**What to work on**
Present an exact copy of each line below.

**Data for analysis**
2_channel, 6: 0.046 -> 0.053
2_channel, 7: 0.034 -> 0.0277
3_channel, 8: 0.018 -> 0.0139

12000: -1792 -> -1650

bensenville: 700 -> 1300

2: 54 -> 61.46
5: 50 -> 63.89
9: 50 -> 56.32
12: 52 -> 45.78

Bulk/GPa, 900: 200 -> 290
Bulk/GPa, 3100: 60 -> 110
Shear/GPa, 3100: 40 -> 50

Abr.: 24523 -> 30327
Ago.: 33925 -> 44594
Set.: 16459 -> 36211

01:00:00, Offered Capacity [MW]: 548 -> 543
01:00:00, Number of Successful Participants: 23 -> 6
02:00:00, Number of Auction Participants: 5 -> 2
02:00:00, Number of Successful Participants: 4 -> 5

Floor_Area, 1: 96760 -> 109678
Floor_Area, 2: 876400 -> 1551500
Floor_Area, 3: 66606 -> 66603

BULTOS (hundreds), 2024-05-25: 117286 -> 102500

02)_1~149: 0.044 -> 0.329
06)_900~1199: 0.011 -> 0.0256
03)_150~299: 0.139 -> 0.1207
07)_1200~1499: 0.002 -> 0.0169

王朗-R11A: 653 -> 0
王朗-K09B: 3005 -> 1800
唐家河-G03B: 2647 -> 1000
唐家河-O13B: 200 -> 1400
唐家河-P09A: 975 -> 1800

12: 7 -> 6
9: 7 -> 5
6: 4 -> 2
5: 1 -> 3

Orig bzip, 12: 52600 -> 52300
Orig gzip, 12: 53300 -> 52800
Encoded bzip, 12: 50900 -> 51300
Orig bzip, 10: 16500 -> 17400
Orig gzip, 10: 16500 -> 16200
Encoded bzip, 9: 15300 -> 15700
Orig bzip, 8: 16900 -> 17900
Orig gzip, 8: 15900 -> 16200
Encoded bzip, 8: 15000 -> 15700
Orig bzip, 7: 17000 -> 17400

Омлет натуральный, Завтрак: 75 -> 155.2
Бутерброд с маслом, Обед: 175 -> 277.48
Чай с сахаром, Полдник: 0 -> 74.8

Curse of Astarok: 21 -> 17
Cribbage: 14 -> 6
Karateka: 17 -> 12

**Output for this exercise**
2_channel, 6: 0.046 -> 0.053
2_channel, 7: 0.034 -> 0.0277
3_channel, 8: 0.018 -> 0.0139

12000: -1792 -> -1650

bensenville: 700 -> 1300

2: 54 -> 61.46
5: 50 -> 63.89
9: 50 -> 56.32
12: 52 -> 45.78

Bulk/GPa, 900: 200 -> 290
Bulk/GPa, 3100: 60 -> 110
Shear/GPa, 3100: 40 -> 50

Abr.: 24523 -> 30327
Ago.: 33925 -> 44594
Set.: 16459 -> 36211

01:00:00, Offered Capacity [MW]: 548 -> 543
01:00:00, Number of Successful Participants: 23 -> 6
02:00:00, Number of Auction Participants: 5 -> 2
02:00:00, Number of Successful Participants: 4 -> 5

Floor_Area, 1: 96760 -> 109678
Floor_Area, 2: 876400 -> 1551500
Floor_Area, 3: 66606 -> 66603

BULTOS (hundreds), 2024-05-25: 117286 -> 102500

02)_1~149: 0.044 -> 0.329
06)_900~1199: 0.011 -> 0.0256
03)_150~299: 0.139 -> 0.1207
07)_1200~1499: 0.002 -> 0.0169

王朗-R11A: 653 -> 0
王朗-K09B: 3005 -> 1800
唐家河-G03B: 2647 -> 1000
唐家河-O13B: 200 -> 1400
唐家河-P09A: 975 -> 1800

12: 7 -> 6
9: 7 -> 5
6: 4 -> 2
5: 1 -> 3

Orig bzip, 12: 52600 -> 52300
Orig gzip, 12: 53300 -> 52800
Encoded bzip, 12: 50900 -> 51300
Orig bzip, 10: 16500 -> 17400
Orig gzip, 10: 16500 -> 16200
Encoded bzip, 9: 15300 -> 15700
Orig bzip, 8: 16900 -> 17900
Orig gzip, 8: 15900 -> 16200
Encoded bzip, 8: 15000 -> 15700
Orig bzip, 7: 17000 -> 17400

Омлет натуральный, Завтрак: 75 -> 155.2
Бутерброд с маслом, Обед: 175 -> 277.48
Чай с сахаром, Полдник: 0 -> 74.8

Curse of Astarok: 21 -> 17
Cribbage: 14 -> 6
Karateka: 17 -> 12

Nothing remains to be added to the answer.